━━━━━ Fragmento proporcionado
Luego de ir y volver constantemente a través de la frontera con Bolivia, el 21 de septiembre de 1963 los guerrilleros instalan su primer campamento argentino, 15 kilómetros al oeste de la localidad de Aguas Blancas, muy cerca del cauce principal del río Bermejo.
El entrenamiento militar que practicaban en las cercanías de Orán, conducidos por Massetti y los militares cubanos, era sumamente exigente. Efectuaban marchas forzadas, relevaban el terreno palmo a palmo, y trataban de fortalecerse al máximo ejercitando arriesgadas incursiones en las selvas o escalando laderas imposibles, caminando durante horas al borde de precipicios. Esta exigencia rigurosísima de los comandantes fue minando la resistencia de alguno de los adherentes. El primero en "quebrarse" fue el porteño "Pupi" Rotblat. Cayó en una situación desesperante. No soportaba el entrenamiento militar, que le producía desmayos; sufría ataques de asma que lo paralizaban, se perdía constantemente y sus compañeros debían regresar a buscarlo. Pronto comenzó a padecer crisis nerviosas. Finalmente solicitó regresar; y cuando los demás sospecharon que se escaparía, temieron el fracaso de toda la empresa por esa debilidad que podría llevarlo a delatar la operación guerrillera. Fue condenado a muerte. Uno de los combatientes lo mató de un tiro en la cabeza.
━━━━━━━━━━
Consigna: Escribe cómo sigue el fragmento sobre el campamento guerrillero cerca de Orán, empezando después de su última oración. Para resolver esto no hacen falta los registros.
━━━━━ Extractos de registros
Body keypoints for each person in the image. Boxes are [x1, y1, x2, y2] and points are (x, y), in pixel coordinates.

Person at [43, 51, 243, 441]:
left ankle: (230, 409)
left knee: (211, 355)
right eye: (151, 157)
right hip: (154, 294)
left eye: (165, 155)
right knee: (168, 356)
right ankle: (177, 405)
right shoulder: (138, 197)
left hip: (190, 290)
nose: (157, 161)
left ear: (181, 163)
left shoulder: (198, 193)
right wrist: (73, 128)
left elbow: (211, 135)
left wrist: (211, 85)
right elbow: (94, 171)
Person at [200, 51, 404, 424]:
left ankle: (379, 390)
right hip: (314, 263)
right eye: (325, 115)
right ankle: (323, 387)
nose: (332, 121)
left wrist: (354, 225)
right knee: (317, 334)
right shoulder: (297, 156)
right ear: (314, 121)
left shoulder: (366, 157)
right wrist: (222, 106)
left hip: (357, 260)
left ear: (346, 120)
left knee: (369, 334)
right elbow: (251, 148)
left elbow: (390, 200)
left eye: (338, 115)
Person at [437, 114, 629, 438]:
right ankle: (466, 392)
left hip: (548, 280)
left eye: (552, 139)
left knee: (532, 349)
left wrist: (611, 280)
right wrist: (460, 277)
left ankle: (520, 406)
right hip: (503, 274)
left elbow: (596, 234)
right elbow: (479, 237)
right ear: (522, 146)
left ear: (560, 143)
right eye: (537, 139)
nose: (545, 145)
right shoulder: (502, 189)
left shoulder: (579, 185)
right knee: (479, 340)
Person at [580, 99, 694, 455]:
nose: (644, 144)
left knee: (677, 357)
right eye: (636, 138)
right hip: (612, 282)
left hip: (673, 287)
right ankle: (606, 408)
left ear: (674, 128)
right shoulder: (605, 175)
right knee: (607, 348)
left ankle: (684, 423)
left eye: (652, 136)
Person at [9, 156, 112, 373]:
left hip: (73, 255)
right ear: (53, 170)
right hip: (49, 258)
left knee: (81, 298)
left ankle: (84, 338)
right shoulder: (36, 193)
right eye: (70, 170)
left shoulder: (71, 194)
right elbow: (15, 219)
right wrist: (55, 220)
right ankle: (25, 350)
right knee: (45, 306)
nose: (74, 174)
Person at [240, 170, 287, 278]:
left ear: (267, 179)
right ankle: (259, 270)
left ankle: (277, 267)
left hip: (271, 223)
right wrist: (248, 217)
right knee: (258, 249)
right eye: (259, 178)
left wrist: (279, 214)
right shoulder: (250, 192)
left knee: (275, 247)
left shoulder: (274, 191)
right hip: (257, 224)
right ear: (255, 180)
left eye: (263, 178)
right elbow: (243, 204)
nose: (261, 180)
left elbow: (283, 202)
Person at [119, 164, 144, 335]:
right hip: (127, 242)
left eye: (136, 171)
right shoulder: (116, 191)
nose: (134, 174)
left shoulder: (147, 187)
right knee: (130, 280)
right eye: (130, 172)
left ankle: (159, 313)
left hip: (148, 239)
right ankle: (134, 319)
━━━━━━━━━━
Tu respuesta:
Pronto, otro de los guerrilleros sería fusilado. Se trataba de Bernardo Groswald, un ex empleado bancario cordobés. Débil y excedido de peso, tampoco soportó la instrucción militar y el acoso del clima terminaron con su resistencia nerviosa. Uno de sus compañeros cordobeses recordó muchos años después haberle advertido que no se incorporara a la guerrilla, pues no lo soportaría. "¿Sabes cómo es el infierno", recuerda que le dijo: "bueno, esto es diez veces peor". Según estas declaraciones publicadas por el diario La Nación, el "Gordo" Groswald constestó aquella vez, cuando se trataba su integración al grupo: "Sólo te pido que me lleves, es lo único que me importa en la vida". Sin embargo, luego de dos meses de adiestramiento militar, se convirtió en un gran estorbo. Se negaba a cumplir la disciplina militar, no se higienizaba, lloraba con frecuencia y se masturbaba varias veces por día. Entonces fue condenado a muerte.
Por fin el grupo recibió luz verde para iniciar las acciones guerrilleras. Su primera acción fue programada para el 18 de marzo de 1964, día en que se cumplían dos años del derrocamiento del presidente Frondizi por los militares. Los guerrilleros, ya suficientemente entrenados, tomarían por un día el pueblo de Yuto, ya en territorio de Jujuy. El Ché envió una nota en la que decía "espero ansioso el comienzo de las operaciones".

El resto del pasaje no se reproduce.